- UK B-side label

Single by the Kinks

from the album Arthur (Or the Decline and Fall of the British Empire)
- A-side: "Victoria"
- Released: 12 December 1969
- Recorded: May–June 1969
- Studio: Pye, London
- Genre: Hard rock
- Label: Pye
- Songwriter: Ray Davies
- Producer: Ray Davies

The Kinks UK singles chronology
| "Shangri-La" (1969) | "Mr. Churchill Says" (1969) | "Lola" (1970) |

Arthur (Or the Decline and Fall of the British Empire) track listing
- 12 tracks Side one "Victoria"; "Yes Sir, No Sir"; "Some Mother's Son"; "Drivin'"; "Brainwashed"; "Australia"; Side two "Shangri-La"; "Mr. Churchill Says"; "She's Bought a Hat Like Princess Marina"; "Young and Innocent Days"; "Nothing to Say"; "Arthur";

= Mr. Churchill Says =

"Mr. Churchill Says" is a song written by Ray Davies and released by the Kinks. It appears on the 1969 album Arthur (Or the Decline and Fall of the British Empire).

==Lyrics and music==

The song is about the struggle of World War II on the people of Great Britain. The song paraphrases parts of several of Prime Minister Winston Churchill's famous speeches including "Never was so much owed by so many to so few", "We shall fight on the beaches", and "This was their finest hour". In addition to Winston Churchill, the song mentions several other political, military and popular figures who were prominent during the war including Max Aitken, 1st Baron Beaverbrook, Bernard Montgomery, 1st Viscount Montgomery of Alamein, Louis Mountbatten and Vera Lynn (quoting her song "We'll Meet Again").

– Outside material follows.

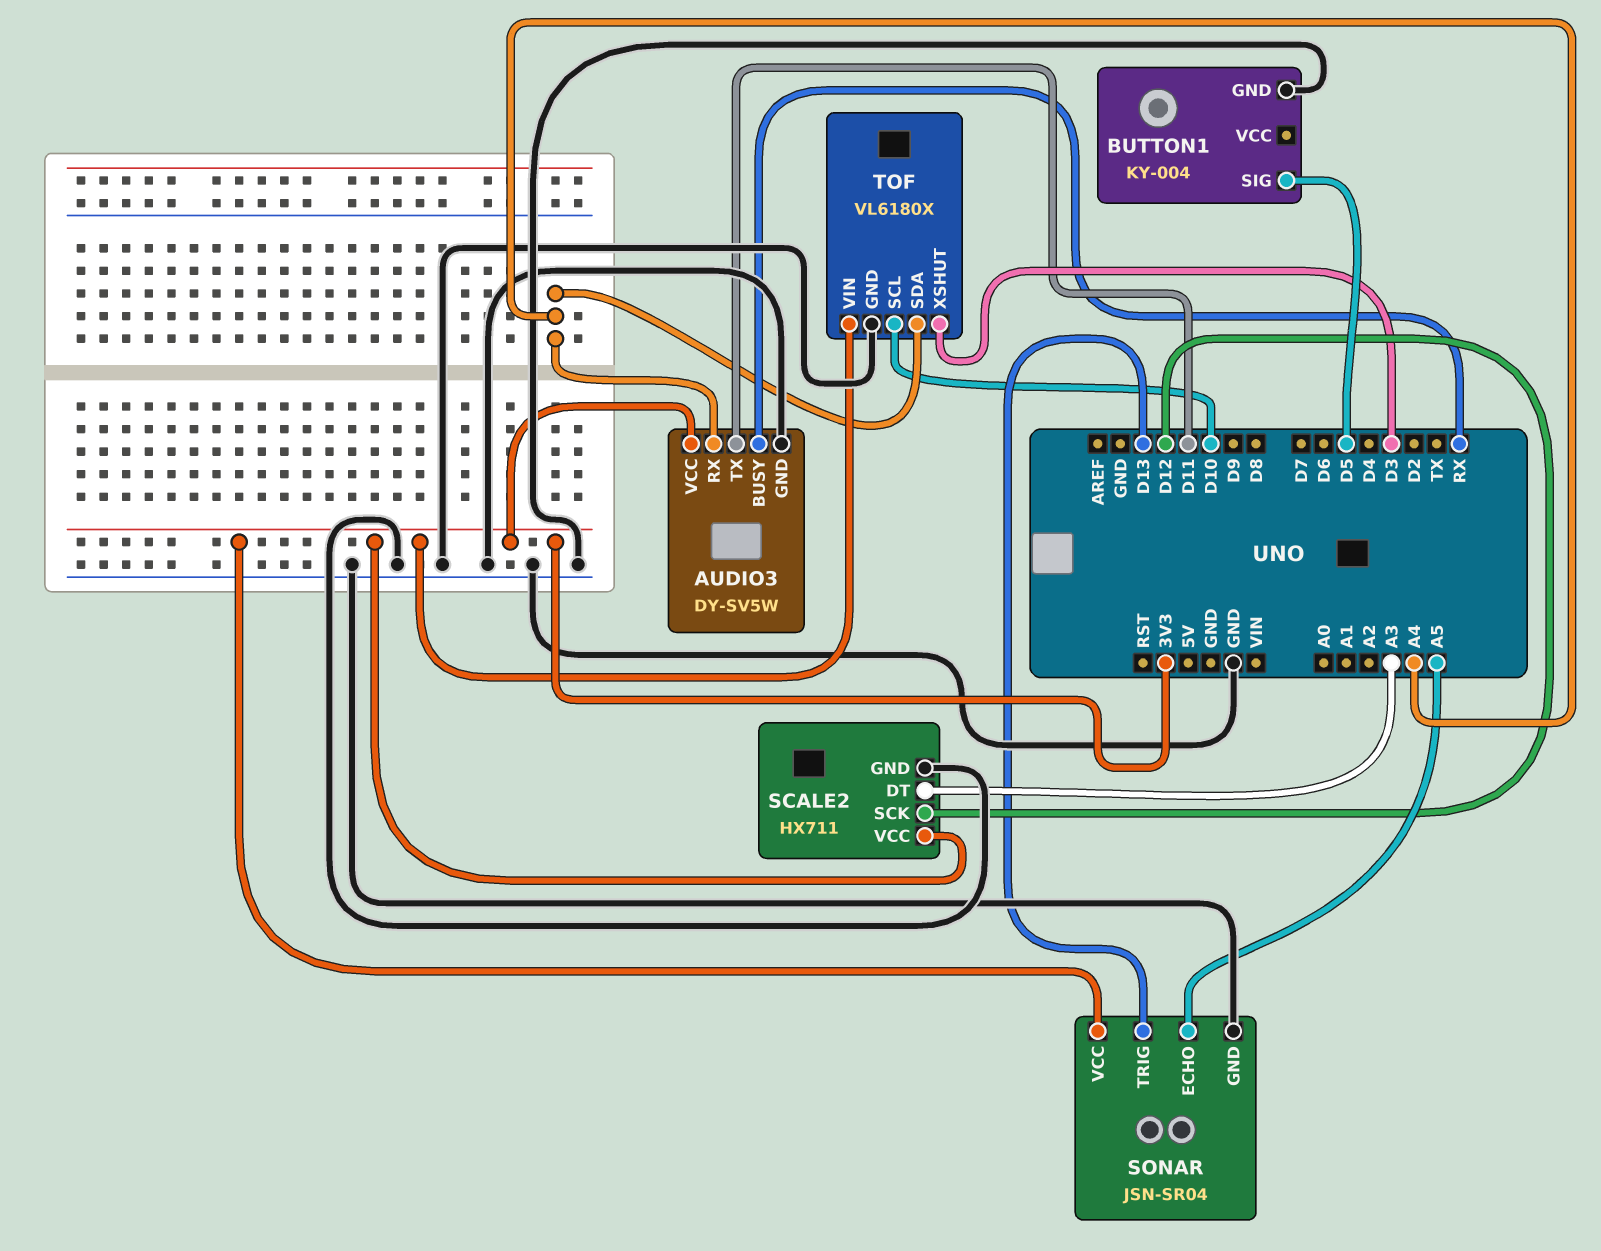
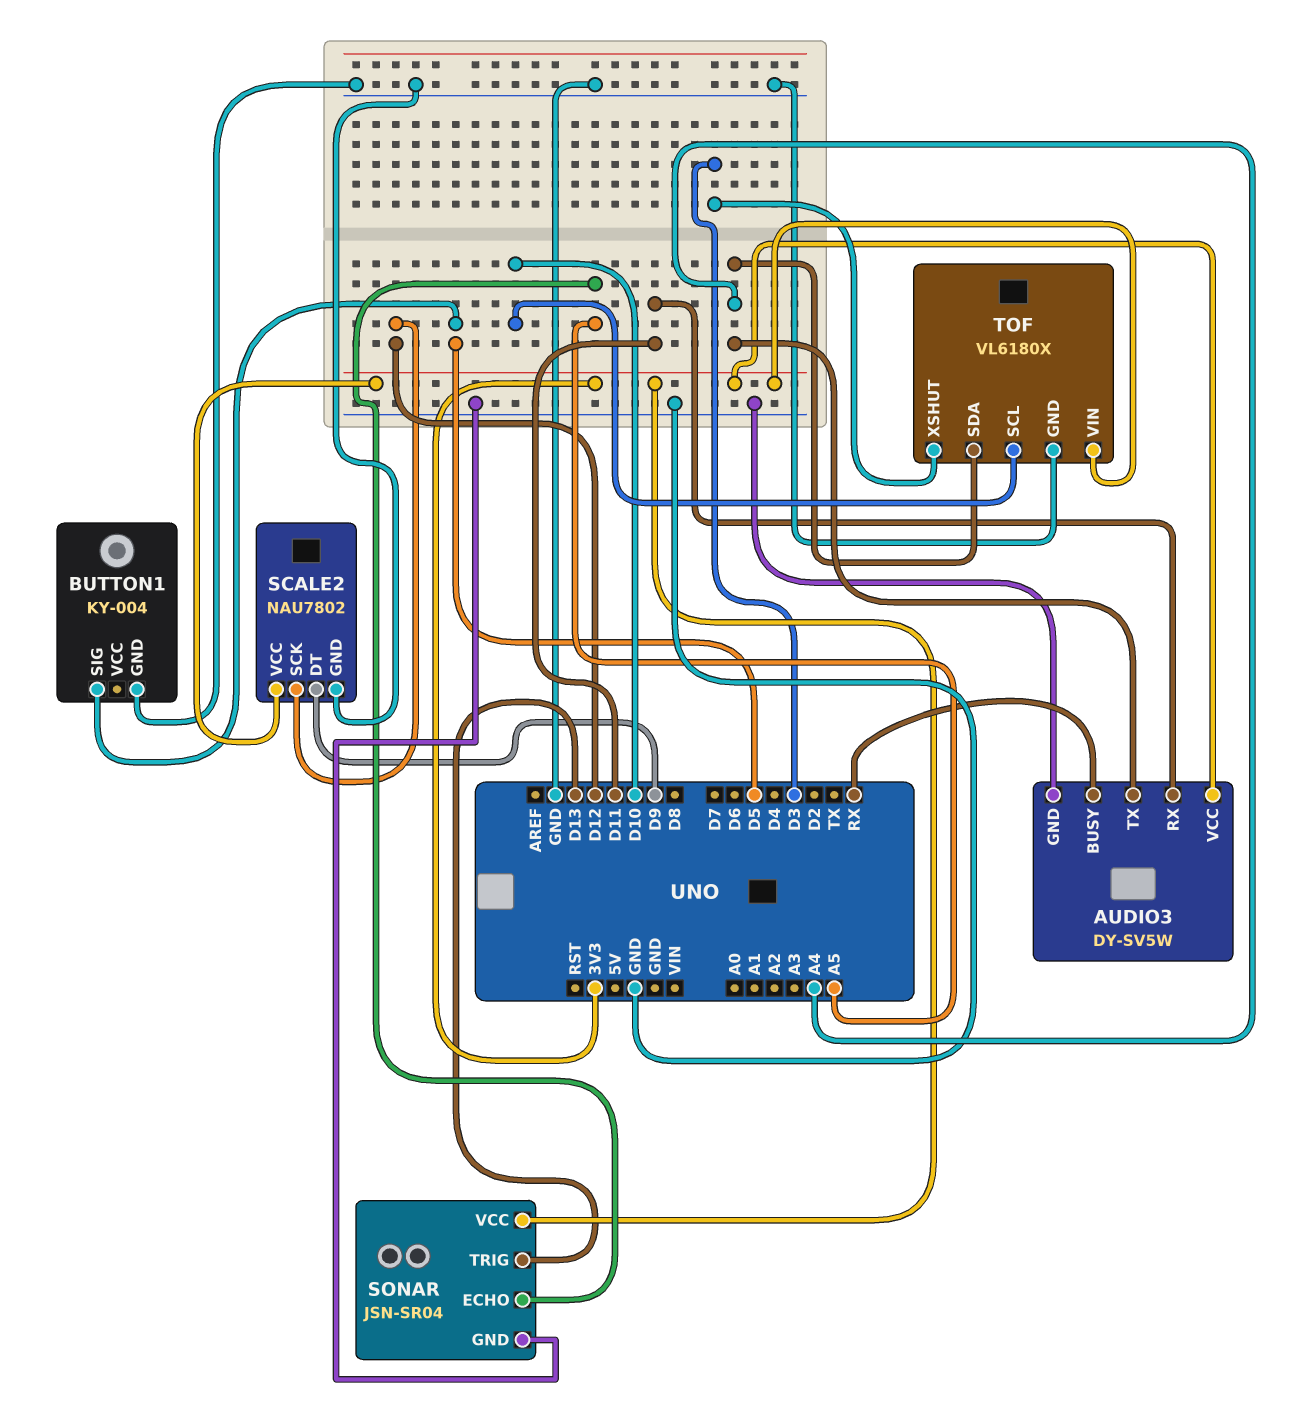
AUDIO3 pin RX: A4 -> D11
AUDIO3 pin TX: D11 -> A4
SCALE2: HX711 -> NAU7802
SCALE2 pin DT: A3 -> D9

The song features a striking example of integration of sound effects into an arrangement, in this case a vintage air-raid siren which introduces a new section. The Kinks had been experimenting with the use of sound effects since the 1966 Face to Face album. Ray Davies is also featured on lead vocals.

When talking about the song (and Churchill himself) soon after the album's release, Ray Davies stated, "Today TV exposes weaknesses in politicians. ... But I don't know about Winston Churchill. He may have been a bit more ruthless than we've been led to believe. When the battle's over and you've won, you always look good. But what was achieved by it?"

==Release and reception==

"Mr. Churchill Says" was first released as the second track on the second side of Arthur (Or the Decline and Fall of the British Empire), where it followed "Shangri-La". However, it saw single release on 12 December 1969, where it was released as the B-side of the "Victoria" single in Britain.

Unlike other tracks on Arthur (Or the Decline and Fall of the British Empire), "Mr. Churchill Says" has generally received mixed reviews from critics. Rolling Stones J.R. Young praised the track, saying that "on "Mr. Churchill Says" the band moves effortlessly into a three or four part number, changing the tempo, the mood, and the melody while never losing a superb dancing beat." However, in his book, Preservation: The Kinks' Music 1964–1974, Andrew Hickey said that the track is "one of the lesser songs on the album, but a necessary breather after the intensity of 'Shangri-La'."